Academy Award winning director Martin Scorsese brings his first 3D motion picture to screens this Thanksgiving weekend with “Hugo.”
Set in 1930s Paris, Hugo Cabret (Asa Butterfield) is a 12-year-old boy living inside the walls of a big train station in the shadows of the Eiffel Tower in Paris after his father (Jude Law) dies in a fire. He is forced to live with his Uncle Claude (Ray Winstone), an alcoholic who teaches him to keep the clocks in time at the station, using a maze of tunnels and ladders to maneuver around like clockwork without being seen.
Hugo’s father leaves him a mystery in the form of an automaton – a self-operating robot resembling a human, and when wound up, is able to write a message.
In his journey to unlock his father’s message, he must fix the automaton, and resorts to stealing cogs, nuts, and bolts from a toy store at the train station. But when grumpy toy store owner Georges Méliès (Ben Kingsley) takes his notebook with all the schematics on how to repair the automaton, he begs and follows Méliès all the way to his home in attempt to get the notebook back, but without any success.
When the door is slammed in his face, he catches the attention of Méliès’ goddaughter Isabelle (Chloe Grace Moretz) who is looking out of her bedroom window. She sneaks out of the house and begins to help him not only on his journey to fixing the automaton, but finding a family while he gives her the adventure she had always been after.
Not all is smooth sailing for the pair as station inspector (Sacha Baron Cohen) is always hot in their trail.

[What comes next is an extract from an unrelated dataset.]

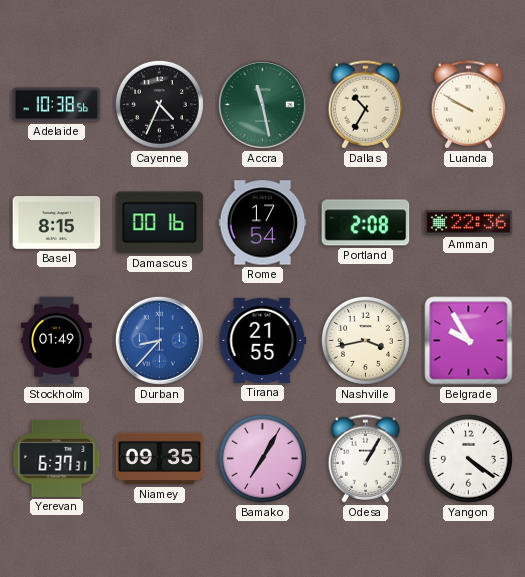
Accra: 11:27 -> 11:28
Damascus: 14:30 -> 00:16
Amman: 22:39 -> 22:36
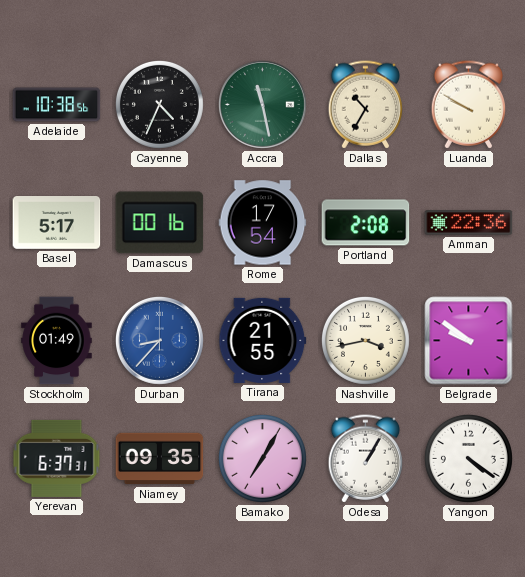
Basel: 8:15 -> 5:17
Belgrade: 9:55 -> 9:51
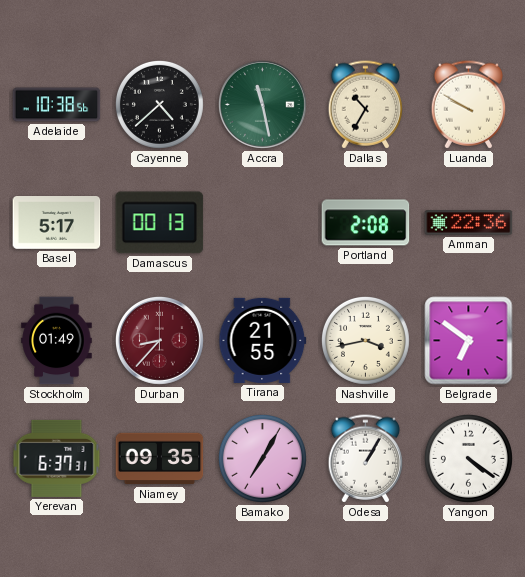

The story’s setting lends itself to the element of space and depth, like a story teller, in other words to use it as narrative, because of the train station itself, entering the clocks, and the automation, according to Scorcese.
“All these characters are trying to connect to each other,” he said.
As his first 3D motion picture, he says the medium was able to give him the extra element he needed to tell the story.
“I’ve always dreamed of doing a film in 3D,” he said. “The story is something very emotional, funny at times, it’s like a celebration.”
Hugo opens across the U.S. on Nov. 23, 2011.